Matthew Goldstein

Blank-Check Bankers Have a Spotty Past

 

Clearly, a lot of investors agree with Nussbaum. Investors, mostly cash-rich hedge funds, have sunk more than $650 million into eight completed blank-check offerings over the past two years, even though only one of those companies has found an actual merger partner.

Some of the hedge funds that have made multiple investments in blank check offerings, according to regulatory filings, are Fir Tree Partners, Hummingbird Management, Polar Securities and Woodland Partners. Woodland is led by Barry Rubenstein, the co-founder of Wheatley Partners, a New York private equity firm that has provided financial backing to EarlyBird.

But those hedge funds and other blank check investors haven't gotten much bang for their buck. To date, only one of the newest crop of blank check deals has found an actual merger partner.

Last August, Millstream Acquisition, which raised $21 million in a deal led by EarlyBirdCapital, acquired NationsHealth(NHRX), a small, profitless medical supply company. Shares of NationsHealth most recently traded at $5.87, a bit below the $6 offering price, which also included two warrants to buy future shares.

Given that sorry track record, it's mystifying to some why blank checks have become hot again. Indeed, some investors in blank checks say they are beginning to sour on them because they feel like they are tying up cash in a dead-money investment.

"I'm completely SPAC'd out," says Paul Sonkin, a hedge fund manager with Hummingbird Management and an adjunct professor at Columbia Business School, who has invested in blank-check IPOs for Ardent Acquisition(AACQ) and Rand Acquisition(RAQC).

Sonkin says the allure of blank checks is the ability to get into a potential corporate buyout situation on the cheap. But he says it takes too long for deals to be consummated. Right now, he says, the only ones making money off blank checks are the investment firms that are collecting fees for underwriting the IPOs.

Investment banking fees and expenses in a blank-check deal, on average, total about 10% of the gross proceeds raised in the IPO.

"I've told [the bankers] not to call me anymore," says Sonkin.

The insiders who put these deals together also stand to make a bundle if a merger gets done. Because the company has no operations, the founders don't have to invest a lot of their money as seed capital. And the sliver of money they do pony up often buys a bushel of stock at a deeply discounted price.

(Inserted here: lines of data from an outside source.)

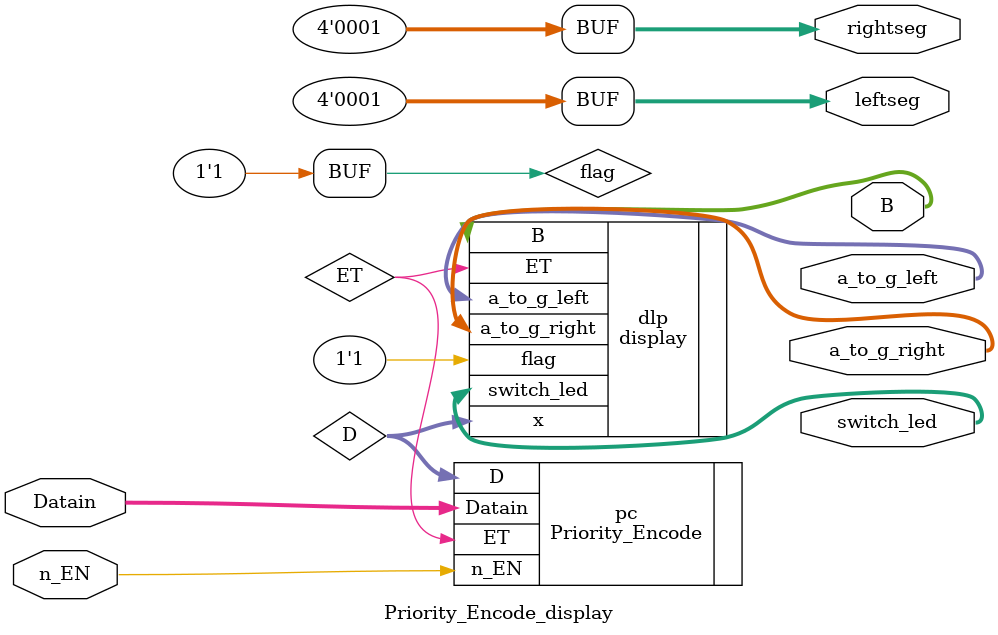
<source format=v>
`timescale 1ns / 1ps


module Priority_Encode_display(
input n_EN,input [6:0]Datain,
output wire [7:0]switch_led,a_to_g_left,a_to_g_right,
output wire [3:0]leftseg,rightseg,
output wire [2:0]B
    );
    wire [2:0]D;
    wire ET,flag;
    assign leftseg=4'b0001;
    assign rightseg=4'b0001;
    assign flag=1;
    Priority_Encode pc(.n_EN(n_EN),.Datain(Datain),.D(D),.ET(ET));
    display dlp(.x(D),.ET(ET),.switch_led(switch_led),
    .a_to_g_left(a_to_g_left),.a_to_g_right(a_to_g_right),.flag(flag),.B(B));
endmodule

</source>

While the founders wait for a merger to come their way, they typically collect rent money for providing office space to the fledgling start-up.

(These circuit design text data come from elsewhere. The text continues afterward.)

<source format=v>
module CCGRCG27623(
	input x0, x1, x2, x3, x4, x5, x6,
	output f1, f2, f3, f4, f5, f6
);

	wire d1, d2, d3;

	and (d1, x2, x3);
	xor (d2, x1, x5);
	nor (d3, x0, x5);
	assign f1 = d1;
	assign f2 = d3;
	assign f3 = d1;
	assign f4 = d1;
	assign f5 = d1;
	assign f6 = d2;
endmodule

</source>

Of course, blank checks do have plenty of supporters. Blank-check boosters say the deals are relatively low-risk propositions because investors can get most of their money back if the company doesn't find a merger partner within 18 months. An IPO investor also can get back most of his money back if he doesn't like the company chosen as a merger partner.

The SEC requires blank-check companies that raise cash in an IPO to put the proceeds, minus expenses, into a bank account. Most blank-check companies are putting money into interest-bearing accounts.

"To me, it provides an almost no-lose situation," says Gary Stein, a private investor who says he has invested in several blank checks. "You're getting 80% to 90% of your money back if you want it."